Additionally, this file contains the ForceAuthInterceptorBiometricRegistration request interceptor. When using the SDK, developers have the option to create request interceptors that enrich the REST calls the SDK makes. In this case we have added the following:

  • A URL query parameter to force the use of the journey despite the presence of an existing valid session:

    ForceAuth=true

  • A header to inject the session cookie:

    [Cookie Name]: <SessionToken>

This request interceptor is only used when the app calls BlogWebRegistrationJourney, and injects the existing user session and the ForceAuth parameter.

Lastly, the Xcode project needs to be configured to allow WebCredentials based on your server configuration. We also need to create an apple-app-association file and upload it to Identity Cloud.

You can find more details on how to configure Xcode in the Apple developer docs. You can also find more details on how to configure and upload the apple-app-association file in the SDK documentation.

Test the app

With the Xcode project fully configured, we can now run and test the flow.

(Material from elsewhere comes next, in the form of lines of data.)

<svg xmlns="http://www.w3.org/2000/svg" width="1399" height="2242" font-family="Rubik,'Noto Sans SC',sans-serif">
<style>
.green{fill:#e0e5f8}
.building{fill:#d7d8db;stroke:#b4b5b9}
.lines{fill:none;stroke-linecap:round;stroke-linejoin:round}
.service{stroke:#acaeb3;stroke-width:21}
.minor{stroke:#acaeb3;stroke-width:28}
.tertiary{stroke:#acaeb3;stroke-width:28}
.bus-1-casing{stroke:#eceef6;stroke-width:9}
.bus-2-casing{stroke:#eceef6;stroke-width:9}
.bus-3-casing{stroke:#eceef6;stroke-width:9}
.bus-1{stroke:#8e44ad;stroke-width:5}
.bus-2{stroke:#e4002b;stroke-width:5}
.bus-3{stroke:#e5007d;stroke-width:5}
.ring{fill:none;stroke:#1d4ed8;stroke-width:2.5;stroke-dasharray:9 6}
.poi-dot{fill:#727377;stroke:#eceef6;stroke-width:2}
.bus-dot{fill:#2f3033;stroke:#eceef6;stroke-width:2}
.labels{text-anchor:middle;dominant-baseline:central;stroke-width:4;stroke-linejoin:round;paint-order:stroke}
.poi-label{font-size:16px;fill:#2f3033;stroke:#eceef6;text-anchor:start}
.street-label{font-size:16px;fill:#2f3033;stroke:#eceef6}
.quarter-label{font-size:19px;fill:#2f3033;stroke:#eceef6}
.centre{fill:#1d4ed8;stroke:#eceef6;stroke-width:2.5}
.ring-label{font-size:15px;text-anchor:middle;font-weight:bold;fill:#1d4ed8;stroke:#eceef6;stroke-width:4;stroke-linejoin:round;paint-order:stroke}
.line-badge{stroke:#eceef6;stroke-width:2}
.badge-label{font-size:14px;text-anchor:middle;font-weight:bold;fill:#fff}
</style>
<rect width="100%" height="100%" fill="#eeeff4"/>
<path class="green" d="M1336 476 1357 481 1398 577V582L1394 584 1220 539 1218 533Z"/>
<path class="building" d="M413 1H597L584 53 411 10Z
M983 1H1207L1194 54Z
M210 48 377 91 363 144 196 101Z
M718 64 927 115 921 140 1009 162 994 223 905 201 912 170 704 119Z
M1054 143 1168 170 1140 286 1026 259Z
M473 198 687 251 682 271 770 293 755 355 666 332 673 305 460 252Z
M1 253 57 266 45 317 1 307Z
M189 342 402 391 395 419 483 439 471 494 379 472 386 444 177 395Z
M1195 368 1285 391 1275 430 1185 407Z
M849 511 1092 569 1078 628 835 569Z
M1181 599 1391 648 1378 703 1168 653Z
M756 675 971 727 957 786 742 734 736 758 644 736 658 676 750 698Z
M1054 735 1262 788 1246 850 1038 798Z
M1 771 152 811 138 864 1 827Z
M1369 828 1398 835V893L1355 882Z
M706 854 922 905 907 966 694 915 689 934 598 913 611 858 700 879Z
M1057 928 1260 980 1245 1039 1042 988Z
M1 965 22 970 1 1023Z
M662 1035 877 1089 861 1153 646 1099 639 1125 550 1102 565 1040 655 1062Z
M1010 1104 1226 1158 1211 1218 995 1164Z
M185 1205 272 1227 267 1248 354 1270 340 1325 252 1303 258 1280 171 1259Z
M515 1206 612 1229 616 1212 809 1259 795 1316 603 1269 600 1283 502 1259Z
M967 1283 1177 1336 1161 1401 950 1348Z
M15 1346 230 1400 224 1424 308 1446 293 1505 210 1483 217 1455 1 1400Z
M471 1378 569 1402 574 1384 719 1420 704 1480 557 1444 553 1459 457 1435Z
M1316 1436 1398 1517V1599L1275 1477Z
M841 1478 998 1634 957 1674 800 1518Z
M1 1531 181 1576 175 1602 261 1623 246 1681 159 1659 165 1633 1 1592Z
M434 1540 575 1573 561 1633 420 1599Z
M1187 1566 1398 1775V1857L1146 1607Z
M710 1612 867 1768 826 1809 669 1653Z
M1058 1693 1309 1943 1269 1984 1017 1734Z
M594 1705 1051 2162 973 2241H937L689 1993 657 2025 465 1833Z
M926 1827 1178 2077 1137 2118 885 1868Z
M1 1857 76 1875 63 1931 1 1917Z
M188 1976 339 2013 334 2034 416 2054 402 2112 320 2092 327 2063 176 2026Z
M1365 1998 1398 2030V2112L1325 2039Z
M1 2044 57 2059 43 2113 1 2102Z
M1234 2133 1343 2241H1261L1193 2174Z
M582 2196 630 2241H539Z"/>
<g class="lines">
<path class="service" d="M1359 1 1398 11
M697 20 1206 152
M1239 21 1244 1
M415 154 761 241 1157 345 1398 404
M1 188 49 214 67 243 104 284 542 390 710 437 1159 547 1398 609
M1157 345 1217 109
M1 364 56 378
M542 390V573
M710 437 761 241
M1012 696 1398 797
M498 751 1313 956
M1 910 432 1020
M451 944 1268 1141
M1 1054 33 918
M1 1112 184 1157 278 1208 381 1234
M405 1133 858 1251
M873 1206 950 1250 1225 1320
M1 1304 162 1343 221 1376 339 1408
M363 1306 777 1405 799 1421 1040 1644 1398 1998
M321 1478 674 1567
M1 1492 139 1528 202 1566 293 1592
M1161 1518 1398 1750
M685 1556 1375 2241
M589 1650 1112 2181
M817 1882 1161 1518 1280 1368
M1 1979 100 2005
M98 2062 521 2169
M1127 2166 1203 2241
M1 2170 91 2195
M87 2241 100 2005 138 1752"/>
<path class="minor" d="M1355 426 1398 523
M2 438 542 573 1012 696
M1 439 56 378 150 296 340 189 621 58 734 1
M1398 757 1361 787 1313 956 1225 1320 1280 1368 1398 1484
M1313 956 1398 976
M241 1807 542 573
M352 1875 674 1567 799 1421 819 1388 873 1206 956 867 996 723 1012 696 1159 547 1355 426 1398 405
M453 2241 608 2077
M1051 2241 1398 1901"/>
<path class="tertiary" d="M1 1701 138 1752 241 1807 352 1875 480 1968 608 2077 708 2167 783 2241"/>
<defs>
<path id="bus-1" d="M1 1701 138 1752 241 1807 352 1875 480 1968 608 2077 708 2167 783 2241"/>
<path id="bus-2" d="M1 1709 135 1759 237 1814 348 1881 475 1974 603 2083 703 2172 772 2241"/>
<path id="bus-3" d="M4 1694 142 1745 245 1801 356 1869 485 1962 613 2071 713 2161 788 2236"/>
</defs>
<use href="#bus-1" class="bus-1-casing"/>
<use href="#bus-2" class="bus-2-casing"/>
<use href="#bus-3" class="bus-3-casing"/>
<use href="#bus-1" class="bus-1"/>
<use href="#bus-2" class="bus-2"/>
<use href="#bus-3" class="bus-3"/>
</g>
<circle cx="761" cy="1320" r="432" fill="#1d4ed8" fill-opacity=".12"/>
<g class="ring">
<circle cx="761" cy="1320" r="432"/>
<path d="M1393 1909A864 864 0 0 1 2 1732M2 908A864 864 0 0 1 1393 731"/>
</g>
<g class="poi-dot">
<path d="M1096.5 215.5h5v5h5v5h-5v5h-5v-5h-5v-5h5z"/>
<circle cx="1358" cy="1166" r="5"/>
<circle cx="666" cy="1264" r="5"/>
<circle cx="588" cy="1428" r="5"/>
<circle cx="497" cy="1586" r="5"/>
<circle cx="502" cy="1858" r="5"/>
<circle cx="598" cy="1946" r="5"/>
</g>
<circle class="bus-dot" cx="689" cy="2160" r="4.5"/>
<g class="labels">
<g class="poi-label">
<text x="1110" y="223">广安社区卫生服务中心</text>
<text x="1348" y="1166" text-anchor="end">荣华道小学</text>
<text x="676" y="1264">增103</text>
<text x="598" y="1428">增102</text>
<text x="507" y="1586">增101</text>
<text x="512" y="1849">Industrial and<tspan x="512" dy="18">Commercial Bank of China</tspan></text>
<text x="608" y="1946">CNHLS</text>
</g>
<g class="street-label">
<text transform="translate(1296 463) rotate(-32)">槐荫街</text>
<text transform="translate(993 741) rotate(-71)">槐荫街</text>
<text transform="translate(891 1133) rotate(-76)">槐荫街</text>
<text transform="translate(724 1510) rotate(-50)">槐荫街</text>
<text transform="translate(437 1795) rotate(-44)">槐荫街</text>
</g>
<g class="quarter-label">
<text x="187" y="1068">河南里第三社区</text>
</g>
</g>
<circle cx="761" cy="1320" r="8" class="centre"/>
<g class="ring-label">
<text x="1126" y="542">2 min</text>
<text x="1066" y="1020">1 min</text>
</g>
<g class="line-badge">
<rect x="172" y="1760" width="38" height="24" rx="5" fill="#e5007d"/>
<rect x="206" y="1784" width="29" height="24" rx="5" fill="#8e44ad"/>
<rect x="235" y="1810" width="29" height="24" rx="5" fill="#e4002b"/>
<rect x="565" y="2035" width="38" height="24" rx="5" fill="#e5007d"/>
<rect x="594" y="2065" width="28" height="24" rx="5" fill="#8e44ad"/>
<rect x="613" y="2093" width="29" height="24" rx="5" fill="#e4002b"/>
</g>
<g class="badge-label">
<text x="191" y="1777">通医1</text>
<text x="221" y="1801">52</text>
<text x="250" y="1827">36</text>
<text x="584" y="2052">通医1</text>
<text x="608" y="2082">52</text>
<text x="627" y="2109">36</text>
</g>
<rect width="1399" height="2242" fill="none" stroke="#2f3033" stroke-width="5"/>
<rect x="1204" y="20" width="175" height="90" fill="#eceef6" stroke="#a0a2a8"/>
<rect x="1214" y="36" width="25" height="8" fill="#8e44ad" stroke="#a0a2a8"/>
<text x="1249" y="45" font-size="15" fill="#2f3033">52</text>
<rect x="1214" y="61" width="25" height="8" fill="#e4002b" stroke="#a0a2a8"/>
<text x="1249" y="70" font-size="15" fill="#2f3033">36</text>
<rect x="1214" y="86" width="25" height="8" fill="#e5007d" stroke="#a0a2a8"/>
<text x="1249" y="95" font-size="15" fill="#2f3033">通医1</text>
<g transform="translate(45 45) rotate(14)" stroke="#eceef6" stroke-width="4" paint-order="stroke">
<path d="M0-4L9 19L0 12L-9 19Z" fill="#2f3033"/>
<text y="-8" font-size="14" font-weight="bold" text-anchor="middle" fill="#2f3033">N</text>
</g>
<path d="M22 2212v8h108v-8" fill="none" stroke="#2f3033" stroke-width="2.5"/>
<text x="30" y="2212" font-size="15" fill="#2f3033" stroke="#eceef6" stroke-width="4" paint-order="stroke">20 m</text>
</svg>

A reminder that a complete version of this project can be found on GitHub. Complete documentation on mobile biometrics for iOS and Android can be found in the SDK documentation.

Below is a complete demonstration of the functionality using the demo app:

Complete demo of app using passkeys
Figure 5. Complete demo of app using passkeys

Summary

Building passwordless flows for users is not trivial, as they will need to register a device that will act as an authenticator, replacing the password.

Furthermore, users need to be driven down a passwordless journey by choice, or automatically if they have enabled this option in the app.

Using ForgeRock Identity Cloud and the ForgeRock SDKs for Android and iOS, developers have a set of tools to make these flows as frictionless as possible and by writing minimal code.

When registering a device with passkeys to replace the traditional username and password, the following considerations should come to mind:

  • Is the user or the device registering a valid and authenticated user, or is it a bad actor attempting an account take over?

  • What happens if the user attempts to authenticate on a device that does not have the passkey? Will there be an offering for traditional username and password paths?

  • Is the flow clear and easy to understand for all users?

  • Could the use case support usernameless authentication? A step further to make this flow even smoother for end users

Passkeys are here to stay and seem to be a great stepping stone for replacing passwords. Improvements on the user experience from the operating systems and browsers are sure to come in the future.

As this post shows, using the tools that ForgeRock provides your applications are ready to go passwordless today!